25 maart 2020

Gedachten 8

Lange gesprekken. Ver. Dichtbij.

En wat je leert over jezelf.

Een goede vergadering. Hoofden die naar elkaar kijken.

Tot ziens Justine. Want welke weg ik kies, hij leidt naar hier.

Die zin, in dat liedje. Telkens weer. Het is alsof die zin iets opent in je huid. Je zag de zanger al enkele keren bezig. Je wachtte op die zin.

Soms ben je bang voor je huid. De woorden in je huid waren bijna klaar om gelezen te worden. Misschien trekken ze zich nu terug.

Het is eigenlijk natuurlijk volstrekt onaanvaardbaar dat mensen zomaar traag aan het fietsen zijn, net op het moment dat jij bezig bent met je dagelijkse halfuurtje (snel) fietsen. Net die ene fietser die je op je hele rit tegenkomt denkt zomaar dat hij gewoon traag mag fietsen. Alsof we alle tijd en plaats zouden hebben voor slenterfietsen. (Er is elke dag nog werk aan de zelfopvoeding.)
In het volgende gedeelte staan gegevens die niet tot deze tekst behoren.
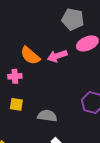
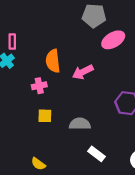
orange semicircle: (30, 56) -> (53, 61), turned 50
pink arrow: (57, 56) -> (83, 72), moved

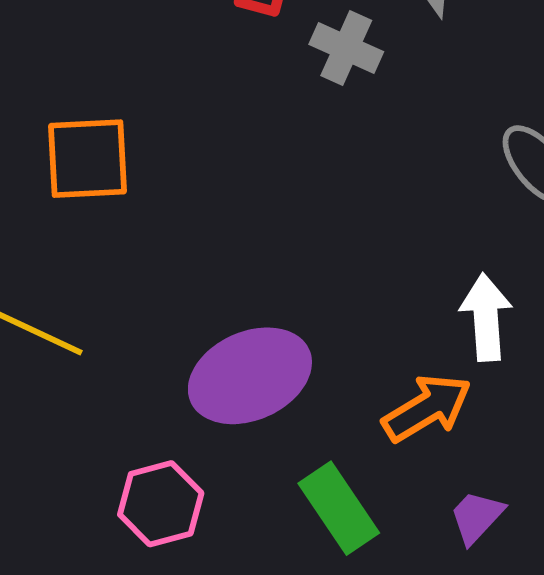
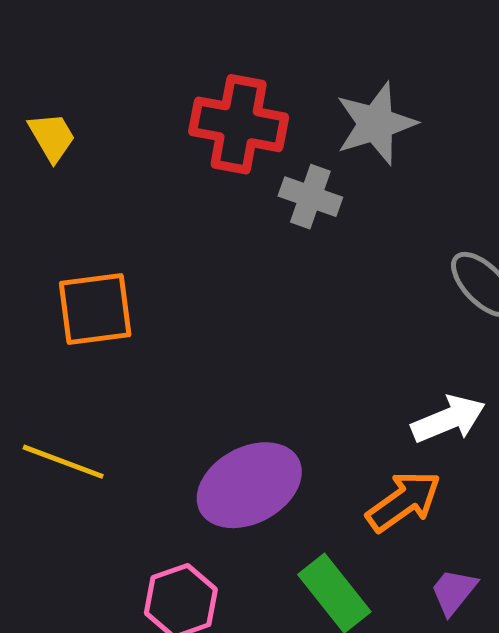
white arrow: (486, 317) -> (448, 419), turned 76

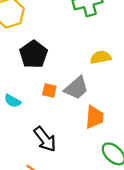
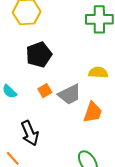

Er zijn mensen die zeggen dat jij in het gewone leven ook snel fietst. Er zijn zelfs mensen die zeggen dat je snel stapt. Het is een raadsel.

Je kreeg een vergaderverzoek om virtueel te vergaderen. Met een ander platform. (Lichte inlogstress.) Je begint dapper de stappen te doorlopen, die zogenaamd heel duidelijk zijn. Je moet je account invullen en het paswoord toevoegen. Iets blokkeert. Iets verloopt niet volgens de regels van dat universum. (Enigszins toenemende inlogstress.) Er is een of andere fout door een verkeerde of ontbrekende verificatie. De waarheid van die verificatie ken je niet. (Je hoopt een seconde lang dat gewoon weglopen ook wel zal helpen. Wat dus niet zo is.) Je roept een hulplijn in. De conclusie is dat je moet proberen in te loggen met een andere account. (Inlogstress voor gevorderden. Eigenlijk haat je al dat gedoe met accounts en ingewikkelde wachtwoorden en letters die op de meest onmogelijke manier zijn weergegeven en die je toch juist moet kunnen lezen om te bewijzen dat je geen robot bent. De lichte totale angst – drie seconden – dat je hele computer in een zwart gat zal verdwijnen, waardoor je volledig op drift in de wereld zult vergaan.) Je spreekt jezelf streng toe. JE KUNT DIT, HET KOMT GOED. Zeven opfloepende schermen verder en na het ingeven van een veilig doch spiritueel paswoord is het dus gelukt, blijkbaar. Sommige dingen zijn officieel gemaakt om ons het leven gemakkelijk te maken. Zegt men.

In dat ene platform beweeg je je ondertussen als een vis in het water. Misschien komt het dus toch nog goed.

Je stelt vast dat die stapel boeken er nog steeds ligt.

Net terwijl je videovergadering begint, gaat de deurbel. De wijkagent komt iets vragen over de buurvrouw.

En weer zo’n ingewikkelde droom.

Je bent dan toch maar begonnen aan die serie die je al lang aan het opsparen was.

Er is één persoon die moet oversteken aan het zebrapad. Hij doet het een beetje traag, waardoor het halfweg al rood wordt. Er is één auto die aan komt rijden, en dus toch een heel klein beetje moet vertragen. De auto stopt een beetje verder, ter hoogte van die jongen, en begint hevig te toeteren. Hevige gebaren van binnen naar buiten. De twee patsers in die auto hopen waarschijnlijk later president van de VS te worden.

Gelukkig hebben sommige mensen echte problemen.

Je denkt aan iemand.

Je huid is droog. Je bent niet de enige, hoor je.

Het ramenwasmoment nadert. Stel je vast als de zon in de juiste stand staat. (Gewoon weglopen zal andermaal niet helpen.)